__AVAILABLE RECORDS__

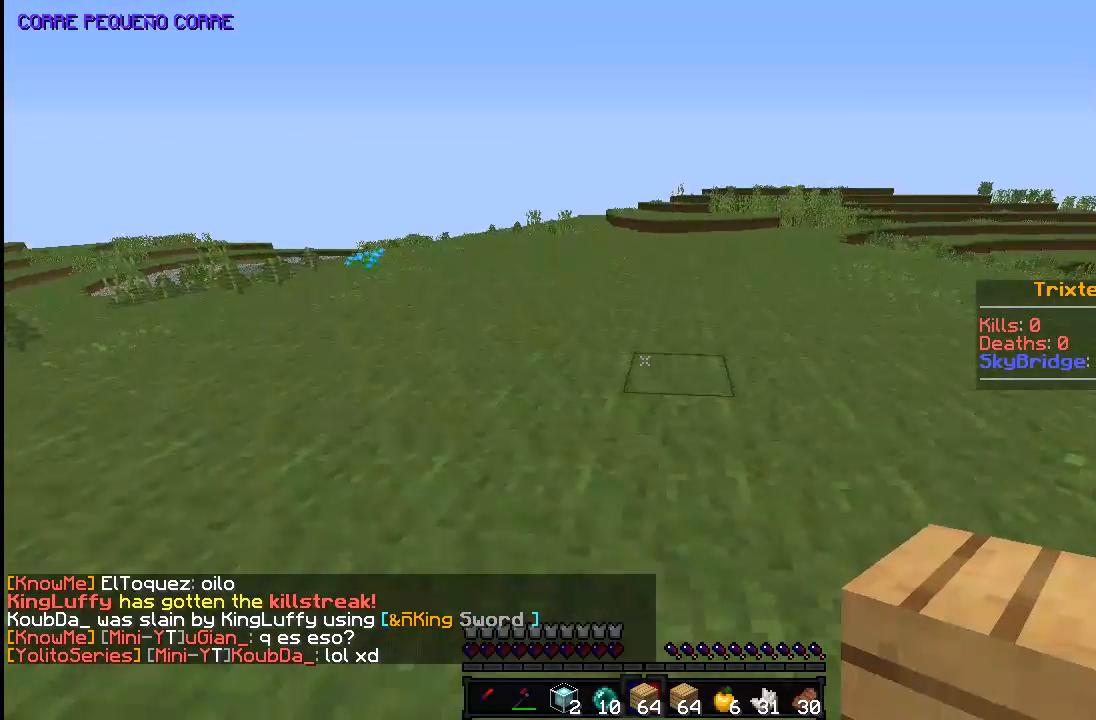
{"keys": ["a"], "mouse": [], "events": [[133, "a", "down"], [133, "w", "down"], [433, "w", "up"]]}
--
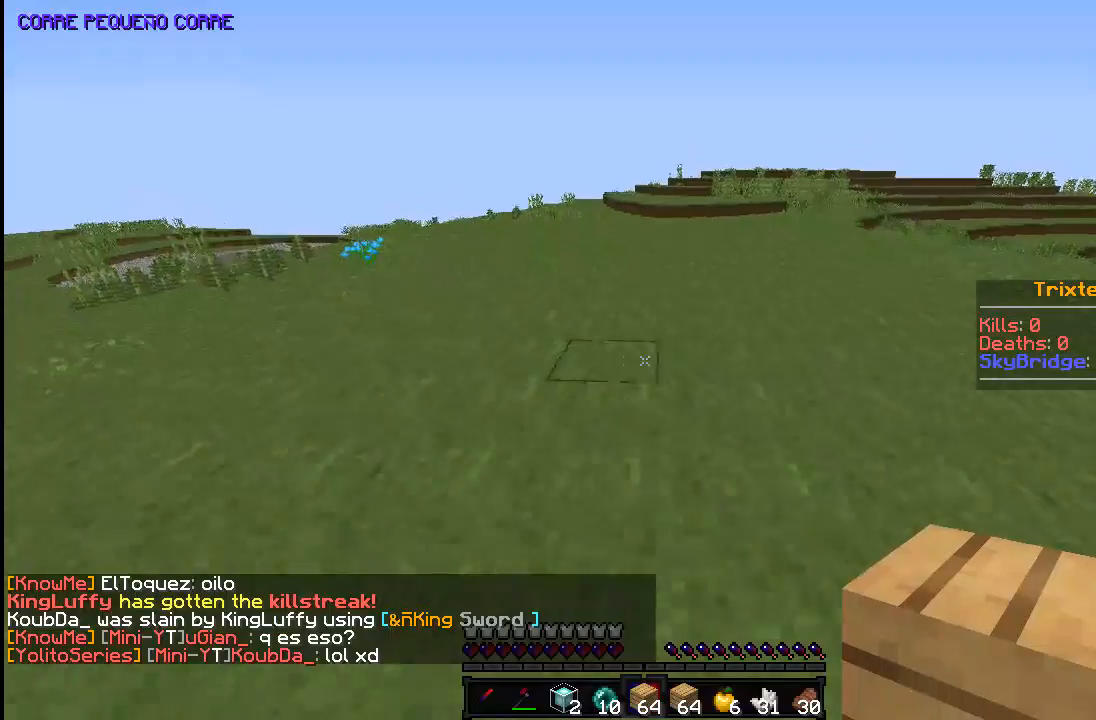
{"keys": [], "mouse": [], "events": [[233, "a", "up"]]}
...
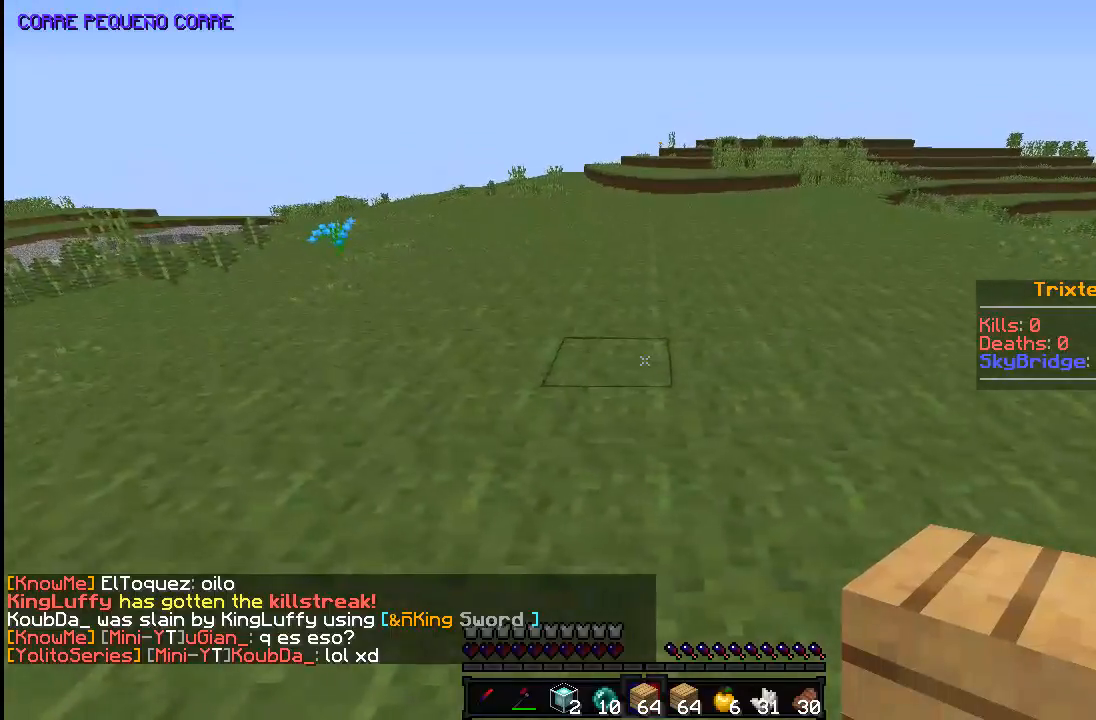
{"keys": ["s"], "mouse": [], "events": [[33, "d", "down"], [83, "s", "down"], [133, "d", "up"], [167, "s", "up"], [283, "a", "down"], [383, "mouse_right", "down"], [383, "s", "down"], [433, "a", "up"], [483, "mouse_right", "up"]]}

__TASK DESCRIPTION__
Wherever a line in the data above holds "down", copy that line.

__EXPECTED ANSWER__
{"keys": ["a"], "mouse": [], "events": [[133, "a", "down"], [133, "w", "down"], [433, "w", "up"]]}
{"keys": ["s"], "mouse": [], "events": [[33, "d", "down"], [83, "s", "down"], [133, "d", "up"], [167, "s", "up"], [283, "a", "down"], [383, "mouse_right", "down"], [383, "s", "down"], [433, "a", "up"], [483, "mouse_right", "up"]]}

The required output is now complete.